Christmas always brings back memories of a day in the life of an Emu Farmer. It was an early, early Sunday morning, about a week before Christmas. Temperatures were in the mid 20’s as I woke at 2:00 am and headed into the other room to wake one of my sons. It was time to get dressed and ready to take a trip to North Central Kansas where we would be picking up some birds from a farmer who had decided that he was ready to retire from emu farming.
After meeting another emu farm couple who would also be getting some birds, picking up my other son, and stopping to have breakfast, we pulled into our destination about an hour after sunrise. Maneuvered into is more accurate as the roads were heavily rutted and the farm road was tight for 2 trucks and trailers.
After the sun rose, the air and ground temperatures started to rise quickly into the upper 40’s, so the once frozen ground now became a mud pit. After slipping on a fence panel buried in the mud, I fell and twisted my knee, while a fugitive emu escaped from the trailer back into the pen, using me as a launch pad. We slipped and slid as we corralled and wrangled the rest of the emu into the two trailers. While this would have been a YouTube video sure to go viral, no cameras were present to capture the chaos.
While we should have been done by 9:00 am, by 11:00 we had loaded all the emu and were headed out the way we came in, but the roads had gone from frozen ruts to a slimy, muddy slip-n-slide. We were glad that we had 4 x 4’s or we certainly wouldn’t have made it off the country roads. We were now well on our way to the processing plant in Central Kansas, and little did we know that we were in for more fun.
Emu are funny birds. As hard as they are to load onto a trailer, they often don’t want to get off once safely aboard. (Never mind the one that mistook me for a diving board.) While unloading all but two pairs of breeders into pens, one emu decided after he was off the trailer, that he would march right back up the ramp to the trailer again.

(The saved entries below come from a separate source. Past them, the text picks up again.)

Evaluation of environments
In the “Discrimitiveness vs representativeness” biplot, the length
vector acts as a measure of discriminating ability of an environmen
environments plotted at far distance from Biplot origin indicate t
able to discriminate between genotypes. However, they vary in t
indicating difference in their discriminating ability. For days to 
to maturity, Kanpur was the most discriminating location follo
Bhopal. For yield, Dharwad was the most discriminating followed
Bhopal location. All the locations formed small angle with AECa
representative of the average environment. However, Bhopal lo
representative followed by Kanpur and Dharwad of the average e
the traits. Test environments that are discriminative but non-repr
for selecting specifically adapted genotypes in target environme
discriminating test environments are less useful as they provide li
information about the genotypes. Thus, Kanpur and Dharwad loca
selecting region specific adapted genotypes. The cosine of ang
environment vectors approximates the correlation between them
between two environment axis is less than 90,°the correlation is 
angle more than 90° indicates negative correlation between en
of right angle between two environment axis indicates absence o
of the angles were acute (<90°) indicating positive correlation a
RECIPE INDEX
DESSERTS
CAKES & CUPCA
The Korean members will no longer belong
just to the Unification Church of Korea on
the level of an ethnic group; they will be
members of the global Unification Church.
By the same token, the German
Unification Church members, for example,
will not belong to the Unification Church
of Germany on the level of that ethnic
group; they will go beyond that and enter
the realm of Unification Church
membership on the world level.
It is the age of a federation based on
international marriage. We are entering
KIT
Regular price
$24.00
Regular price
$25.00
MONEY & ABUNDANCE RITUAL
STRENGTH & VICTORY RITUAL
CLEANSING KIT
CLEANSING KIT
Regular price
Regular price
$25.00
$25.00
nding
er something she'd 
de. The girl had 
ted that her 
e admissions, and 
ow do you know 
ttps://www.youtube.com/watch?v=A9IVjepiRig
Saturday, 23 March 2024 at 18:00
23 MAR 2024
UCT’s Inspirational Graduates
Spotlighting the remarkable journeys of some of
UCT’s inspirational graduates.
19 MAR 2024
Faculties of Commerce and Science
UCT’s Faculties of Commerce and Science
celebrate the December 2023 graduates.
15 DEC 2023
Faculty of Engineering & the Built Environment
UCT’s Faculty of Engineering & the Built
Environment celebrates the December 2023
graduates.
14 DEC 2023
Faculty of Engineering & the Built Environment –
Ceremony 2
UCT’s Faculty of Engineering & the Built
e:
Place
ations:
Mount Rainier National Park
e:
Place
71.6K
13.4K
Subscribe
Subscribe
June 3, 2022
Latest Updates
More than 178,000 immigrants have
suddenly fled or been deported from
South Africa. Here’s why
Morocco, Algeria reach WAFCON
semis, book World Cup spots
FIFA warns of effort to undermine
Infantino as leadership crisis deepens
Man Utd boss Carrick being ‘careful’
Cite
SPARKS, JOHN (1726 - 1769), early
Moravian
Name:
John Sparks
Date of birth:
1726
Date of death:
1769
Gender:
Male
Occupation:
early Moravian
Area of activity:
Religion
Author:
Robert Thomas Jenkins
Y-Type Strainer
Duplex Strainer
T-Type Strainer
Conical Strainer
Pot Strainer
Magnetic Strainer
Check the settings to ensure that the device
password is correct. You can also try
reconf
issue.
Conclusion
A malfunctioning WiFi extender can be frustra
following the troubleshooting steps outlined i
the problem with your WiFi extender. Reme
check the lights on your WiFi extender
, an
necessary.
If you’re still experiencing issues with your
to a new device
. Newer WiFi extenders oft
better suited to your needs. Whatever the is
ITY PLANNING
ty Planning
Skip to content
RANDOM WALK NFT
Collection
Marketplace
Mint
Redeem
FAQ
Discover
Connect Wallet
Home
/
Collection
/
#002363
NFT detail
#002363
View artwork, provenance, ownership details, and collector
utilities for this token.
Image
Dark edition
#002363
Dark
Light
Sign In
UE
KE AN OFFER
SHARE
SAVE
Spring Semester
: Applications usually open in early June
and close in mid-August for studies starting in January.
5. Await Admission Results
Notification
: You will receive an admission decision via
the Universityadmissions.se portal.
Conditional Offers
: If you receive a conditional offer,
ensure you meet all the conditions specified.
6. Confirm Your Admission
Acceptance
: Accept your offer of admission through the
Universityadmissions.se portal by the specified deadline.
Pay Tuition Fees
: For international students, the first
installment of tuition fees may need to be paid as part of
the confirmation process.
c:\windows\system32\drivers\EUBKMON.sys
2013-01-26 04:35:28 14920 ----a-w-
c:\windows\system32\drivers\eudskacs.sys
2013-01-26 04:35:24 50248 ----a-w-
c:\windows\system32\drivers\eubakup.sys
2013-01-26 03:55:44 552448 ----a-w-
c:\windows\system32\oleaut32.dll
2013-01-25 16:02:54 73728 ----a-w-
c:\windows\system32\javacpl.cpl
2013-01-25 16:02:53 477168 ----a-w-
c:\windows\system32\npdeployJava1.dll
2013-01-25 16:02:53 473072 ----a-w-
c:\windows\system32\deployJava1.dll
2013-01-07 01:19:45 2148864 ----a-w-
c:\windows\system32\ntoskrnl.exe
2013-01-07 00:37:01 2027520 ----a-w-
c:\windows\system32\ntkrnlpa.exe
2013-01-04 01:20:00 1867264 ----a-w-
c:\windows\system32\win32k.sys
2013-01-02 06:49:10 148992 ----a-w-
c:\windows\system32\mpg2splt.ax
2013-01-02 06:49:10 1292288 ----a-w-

We finally finished at 2:00 pm, and famished, headed to a burger joint for a well deserved meal. We said goodbye to my youngest son, and the eldest and I headed back to 4 D Acres, completing our 450 mile round trip, only to arrive after dark. Because earlier attempts to unload the birds in the dark had failed, we decided to leave them safely on the trailer until morning.
My wife, waking early at 4 am to handle some of the feeding and farm chores, saw that it was beginning to rain. Knowing that my son and I were still sleeping off our long day, she decided to see if she could unload one of the breeder pairs by herself. Because each pair was in a separate compartment, it seemed that unloading just two at a time might be easier. As it was still dark, she had a flashlight with her, and when she shined it into the trailer to check on the birds, they started to follow the beam of light, right off the trailer. Might as well try it with the second pair as well. They seemingly unloaded themselves, mesmerized by the light. After my son and I heard the story of her super powers, we had to give her a good-natured ribbing, asking her where she was when we were loading the birds. We might just have to call her the Emu Whisperer.